With most of our classes having been moved online, and alongside the advent of several student-led outcries for partial-tuition refunds of courses that have consequently diminished in education quality, there’s no doubt that these are very difficult times to be a student. As a result, some of us may be wondering (perhaps once again) if college is really worth it at the end of the day. Indeed, the famous quandaries of monumental tuition costs and graduating with obscene amounts of student debt are very substantiated concerns to say the least. Changes to the job market as a result of many more students attending college today compared to the eighties, which has made the bachelor’s degree the new baseline requirement for entry-level professional jobs, don’t help the situation either.
However well-founded these concerns may be though, the fact of the matter is that college remains a student’s most reliable and straightforward avenue to a well-paying, sustainable career. The Federal Reserve, for instance, has repeatedly reported that a college degree leads to higher earnings in the job market. In fact, at every point in their career, workers with a college degree have earned significantly more than those without one. Put less subtly, professor Doug Webber, who has extensively studied the economics of higher education, has written that “the typical college graduate will earn roughly $900,000 more than the typical high school graduate will over their working life." Furthermore, recent technological advancements have made changes to our economic landscape to favor software jobs - jobs that require a college education - and allow manufacturing jobs, as former presidential candidate Andrew Yang has put it, to be “automated away." Coupled with a report released by Georgetown University Center projecting that by 2020, “65 percent of all jobs - compared to 28 percent in 1973 - will require some form of postsecondary education," it’s abundantly evident that pursuing a college education now is more important than ever.
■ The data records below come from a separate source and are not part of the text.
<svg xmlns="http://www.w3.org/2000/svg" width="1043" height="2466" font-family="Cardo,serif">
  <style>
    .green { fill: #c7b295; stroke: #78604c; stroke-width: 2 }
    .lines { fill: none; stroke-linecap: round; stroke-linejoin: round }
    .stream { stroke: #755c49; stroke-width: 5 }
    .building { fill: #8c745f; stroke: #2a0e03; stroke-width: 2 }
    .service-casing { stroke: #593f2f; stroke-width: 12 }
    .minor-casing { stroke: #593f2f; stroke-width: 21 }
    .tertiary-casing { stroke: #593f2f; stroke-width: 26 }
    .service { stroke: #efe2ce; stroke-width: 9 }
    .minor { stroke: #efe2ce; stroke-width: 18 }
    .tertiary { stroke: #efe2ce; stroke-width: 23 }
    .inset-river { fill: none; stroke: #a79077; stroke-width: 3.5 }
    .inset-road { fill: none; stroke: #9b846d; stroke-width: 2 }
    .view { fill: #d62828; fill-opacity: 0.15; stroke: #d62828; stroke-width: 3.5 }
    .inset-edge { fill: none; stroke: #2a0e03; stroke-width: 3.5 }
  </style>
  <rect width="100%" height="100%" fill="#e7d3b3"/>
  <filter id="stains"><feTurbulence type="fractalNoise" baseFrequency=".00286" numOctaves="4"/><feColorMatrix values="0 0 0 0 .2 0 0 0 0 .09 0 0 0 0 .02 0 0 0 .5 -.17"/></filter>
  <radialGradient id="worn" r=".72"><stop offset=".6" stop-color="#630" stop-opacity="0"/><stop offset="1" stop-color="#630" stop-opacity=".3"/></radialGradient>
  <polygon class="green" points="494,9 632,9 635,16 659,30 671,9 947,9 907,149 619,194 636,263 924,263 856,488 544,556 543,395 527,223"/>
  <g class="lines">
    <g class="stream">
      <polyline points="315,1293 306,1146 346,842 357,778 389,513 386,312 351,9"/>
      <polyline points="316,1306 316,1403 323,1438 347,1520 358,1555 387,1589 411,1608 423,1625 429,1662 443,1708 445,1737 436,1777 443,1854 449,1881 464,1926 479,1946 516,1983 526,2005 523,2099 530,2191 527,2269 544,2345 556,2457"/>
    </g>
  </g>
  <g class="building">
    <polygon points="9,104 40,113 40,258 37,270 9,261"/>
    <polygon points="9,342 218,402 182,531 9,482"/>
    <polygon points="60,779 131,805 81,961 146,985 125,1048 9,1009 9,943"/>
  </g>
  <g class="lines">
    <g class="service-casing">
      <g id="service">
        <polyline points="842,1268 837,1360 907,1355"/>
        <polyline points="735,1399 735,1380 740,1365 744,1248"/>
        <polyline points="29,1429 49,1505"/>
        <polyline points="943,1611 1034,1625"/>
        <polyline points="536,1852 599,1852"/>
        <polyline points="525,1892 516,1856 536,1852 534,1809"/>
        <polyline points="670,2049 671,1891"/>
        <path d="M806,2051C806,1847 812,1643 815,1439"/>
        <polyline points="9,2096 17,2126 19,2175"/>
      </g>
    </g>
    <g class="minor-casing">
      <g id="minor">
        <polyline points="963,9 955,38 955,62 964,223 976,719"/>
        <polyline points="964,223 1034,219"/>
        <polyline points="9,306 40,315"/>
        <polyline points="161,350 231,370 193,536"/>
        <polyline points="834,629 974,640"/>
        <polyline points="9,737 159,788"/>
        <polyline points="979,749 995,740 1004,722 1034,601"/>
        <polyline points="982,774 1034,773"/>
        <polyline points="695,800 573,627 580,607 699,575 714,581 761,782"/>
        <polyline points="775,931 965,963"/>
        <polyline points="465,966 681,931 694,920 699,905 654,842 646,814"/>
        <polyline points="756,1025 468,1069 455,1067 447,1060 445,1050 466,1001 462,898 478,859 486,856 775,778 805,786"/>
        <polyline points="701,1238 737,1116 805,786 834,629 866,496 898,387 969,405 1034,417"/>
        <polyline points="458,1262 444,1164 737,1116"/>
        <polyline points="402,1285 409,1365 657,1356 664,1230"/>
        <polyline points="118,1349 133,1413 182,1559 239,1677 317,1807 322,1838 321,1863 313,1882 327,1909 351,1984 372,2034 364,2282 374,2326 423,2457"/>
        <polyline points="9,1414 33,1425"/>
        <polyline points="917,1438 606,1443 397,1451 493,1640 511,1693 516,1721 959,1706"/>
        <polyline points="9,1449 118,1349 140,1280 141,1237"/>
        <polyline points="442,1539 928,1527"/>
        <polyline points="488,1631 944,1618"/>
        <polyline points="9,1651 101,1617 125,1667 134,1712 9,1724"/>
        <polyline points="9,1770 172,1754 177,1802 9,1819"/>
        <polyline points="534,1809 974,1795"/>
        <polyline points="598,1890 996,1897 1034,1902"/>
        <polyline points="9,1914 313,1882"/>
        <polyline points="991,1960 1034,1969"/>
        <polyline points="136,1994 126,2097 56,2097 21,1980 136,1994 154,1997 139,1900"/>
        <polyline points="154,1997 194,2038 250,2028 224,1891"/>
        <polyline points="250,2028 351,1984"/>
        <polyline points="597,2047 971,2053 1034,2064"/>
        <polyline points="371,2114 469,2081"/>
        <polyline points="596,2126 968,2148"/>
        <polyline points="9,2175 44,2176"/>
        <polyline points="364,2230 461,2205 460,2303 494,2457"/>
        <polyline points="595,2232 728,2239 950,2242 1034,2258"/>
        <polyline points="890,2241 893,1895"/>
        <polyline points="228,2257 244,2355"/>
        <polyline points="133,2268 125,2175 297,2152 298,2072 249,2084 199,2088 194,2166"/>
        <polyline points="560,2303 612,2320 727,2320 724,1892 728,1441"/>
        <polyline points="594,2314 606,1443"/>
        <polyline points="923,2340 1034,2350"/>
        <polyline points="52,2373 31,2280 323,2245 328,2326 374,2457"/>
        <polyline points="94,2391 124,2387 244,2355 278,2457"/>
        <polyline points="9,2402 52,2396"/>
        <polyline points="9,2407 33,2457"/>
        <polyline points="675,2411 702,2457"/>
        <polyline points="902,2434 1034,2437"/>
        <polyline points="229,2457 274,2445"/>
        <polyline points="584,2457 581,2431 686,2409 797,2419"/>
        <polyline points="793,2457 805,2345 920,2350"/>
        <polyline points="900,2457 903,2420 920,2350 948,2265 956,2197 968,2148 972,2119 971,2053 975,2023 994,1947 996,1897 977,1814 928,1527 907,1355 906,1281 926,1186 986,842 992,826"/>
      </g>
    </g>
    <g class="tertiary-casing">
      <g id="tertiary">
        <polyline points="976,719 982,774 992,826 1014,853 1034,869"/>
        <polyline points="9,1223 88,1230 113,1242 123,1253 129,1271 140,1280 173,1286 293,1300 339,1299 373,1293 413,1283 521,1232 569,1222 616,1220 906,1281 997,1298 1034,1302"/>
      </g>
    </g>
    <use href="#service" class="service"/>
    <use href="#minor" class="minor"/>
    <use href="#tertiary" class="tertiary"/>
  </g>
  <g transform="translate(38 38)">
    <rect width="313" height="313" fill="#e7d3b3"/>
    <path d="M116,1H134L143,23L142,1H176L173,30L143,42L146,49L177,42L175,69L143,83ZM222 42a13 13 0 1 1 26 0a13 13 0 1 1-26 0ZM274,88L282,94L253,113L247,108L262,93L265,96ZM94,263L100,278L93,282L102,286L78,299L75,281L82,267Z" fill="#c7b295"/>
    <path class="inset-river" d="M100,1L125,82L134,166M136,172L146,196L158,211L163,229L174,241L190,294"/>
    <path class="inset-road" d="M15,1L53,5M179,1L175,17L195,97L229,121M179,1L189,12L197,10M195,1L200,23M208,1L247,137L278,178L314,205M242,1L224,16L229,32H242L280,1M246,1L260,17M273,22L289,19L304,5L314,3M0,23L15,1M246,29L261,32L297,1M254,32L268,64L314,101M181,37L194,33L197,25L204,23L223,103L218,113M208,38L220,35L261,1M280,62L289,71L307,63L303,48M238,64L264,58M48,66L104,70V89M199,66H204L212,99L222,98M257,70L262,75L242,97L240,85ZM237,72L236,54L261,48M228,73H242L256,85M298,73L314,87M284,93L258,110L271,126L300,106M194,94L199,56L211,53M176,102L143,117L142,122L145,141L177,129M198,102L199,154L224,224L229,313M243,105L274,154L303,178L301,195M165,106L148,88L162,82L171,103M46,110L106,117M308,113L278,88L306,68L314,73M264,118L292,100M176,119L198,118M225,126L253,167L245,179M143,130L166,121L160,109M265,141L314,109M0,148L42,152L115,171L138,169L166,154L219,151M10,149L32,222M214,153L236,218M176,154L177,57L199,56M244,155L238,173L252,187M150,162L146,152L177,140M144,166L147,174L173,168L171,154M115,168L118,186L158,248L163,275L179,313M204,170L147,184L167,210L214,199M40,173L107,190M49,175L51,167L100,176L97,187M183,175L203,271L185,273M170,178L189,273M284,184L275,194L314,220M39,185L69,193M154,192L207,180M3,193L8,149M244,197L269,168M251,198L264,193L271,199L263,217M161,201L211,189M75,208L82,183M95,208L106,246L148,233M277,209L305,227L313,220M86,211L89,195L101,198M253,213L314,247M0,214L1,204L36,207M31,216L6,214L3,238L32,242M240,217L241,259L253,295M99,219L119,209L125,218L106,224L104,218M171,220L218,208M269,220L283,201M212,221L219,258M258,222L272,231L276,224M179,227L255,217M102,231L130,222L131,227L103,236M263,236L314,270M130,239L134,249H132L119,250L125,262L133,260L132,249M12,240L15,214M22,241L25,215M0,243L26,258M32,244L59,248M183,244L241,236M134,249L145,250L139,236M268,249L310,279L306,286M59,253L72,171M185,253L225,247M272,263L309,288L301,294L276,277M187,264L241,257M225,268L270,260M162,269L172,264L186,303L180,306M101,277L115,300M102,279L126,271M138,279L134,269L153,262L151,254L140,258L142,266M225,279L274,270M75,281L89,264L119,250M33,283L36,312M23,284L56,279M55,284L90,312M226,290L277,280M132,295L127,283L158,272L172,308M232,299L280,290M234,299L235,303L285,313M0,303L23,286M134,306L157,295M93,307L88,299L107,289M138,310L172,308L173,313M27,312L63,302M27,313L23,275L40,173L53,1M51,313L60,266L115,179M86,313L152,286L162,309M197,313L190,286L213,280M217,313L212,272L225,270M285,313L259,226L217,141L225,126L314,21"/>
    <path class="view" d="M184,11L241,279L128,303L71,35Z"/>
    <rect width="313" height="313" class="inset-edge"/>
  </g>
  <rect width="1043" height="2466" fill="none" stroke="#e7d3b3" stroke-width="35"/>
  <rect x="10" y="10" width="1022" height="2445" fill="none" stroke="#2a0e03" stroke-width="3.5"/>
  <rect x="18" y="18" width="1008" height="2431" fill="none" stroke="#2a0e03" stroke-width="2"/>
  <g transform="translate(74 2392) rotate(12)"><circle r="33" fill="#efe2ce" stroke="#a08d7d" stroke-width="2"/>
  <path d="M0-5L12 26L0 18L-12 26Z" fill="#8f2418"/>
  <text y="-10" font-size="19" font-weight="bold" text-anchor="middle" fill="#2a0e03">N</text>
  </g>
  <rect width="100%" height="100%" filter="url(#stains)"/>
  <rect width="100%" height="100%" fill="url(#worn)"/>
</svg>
But what if it’s not just about the income? What if it’s about the critical thinking, the self-determined passion, and the sense of nonconformity that we are all capable of discovering without having to attend college? Interestingly, even if we didn’t commercialize the worth of the diploma by centering our assessments around some metric of income, the reality of the situation doesn’t change very much. Despite what icons of business and figureheads of fame (Elon Musk, Mark Cuban, Mark Zuckerburg, etc.) will ceaselessly tell you about the shortcomings of the college system, the fact of the matter is that their philosophies fundamentally stem from a fallacy. The famous line of thinking that college is a sham, or at least “isn’t for everyone" because almost every wildly successful businessman-and woman has dropped out of college gravely overlooks the fact that these people have dropped out of the world’s best universities - which is already something not everyone is able to say they’ve done. Moreover, these people who tout the “successful college dropout" mentality celebrate other people’s successes without first acknowledging the circumstances behind them. Prior to attending college, these business-brand behemoths have already developed pivotal skill sets like educating themselves and managing time and money. They may also have benefited from a network of family and acquaintances with pedigrees of their interest who make their ambitious forays possible. Simply put, they may have had more social capital.
The point, however, isn’t that their situations may have been better - it’s that all these people discount a step in the right direction on the basis that it doesn’t guarantee unconditional success. For the vast majority of people, every degree, from associates to doctorate, correlates to increasingly higher wages. For them, college teaches them how to build life-long connections with people. It shows them the necessary networking tactics that will get them into firms. It equips them with the textbook knowledge that they will need in doing research. It trains them to better document and articulate their ideas, and how to embrace new ones. Ultimately, it’s a worthwhile life experience that not only promises higher earnings, but nurtures its students with the skills they will need to navigate their own way through the real world.
It’s easy to be blinded by the elements of our college system that aren’t perfect, but it crosses a certain line of hyperbole when people champion the notion that college is worthless as a result of these shortcomings, in spite of the entire research community indicating otherwise. Yes, there are absolutely more things to be desired in our economy wherein colleges, the cornerstone of modern employability, are a privilege so inaccessible that those less fortunate must question its necessity altogether. The heart of these issues, however, has never pointed to the colleges themselves. So, perhaps the more appropriate question that needs to be asked is why people won’t listen to the indications of our literature.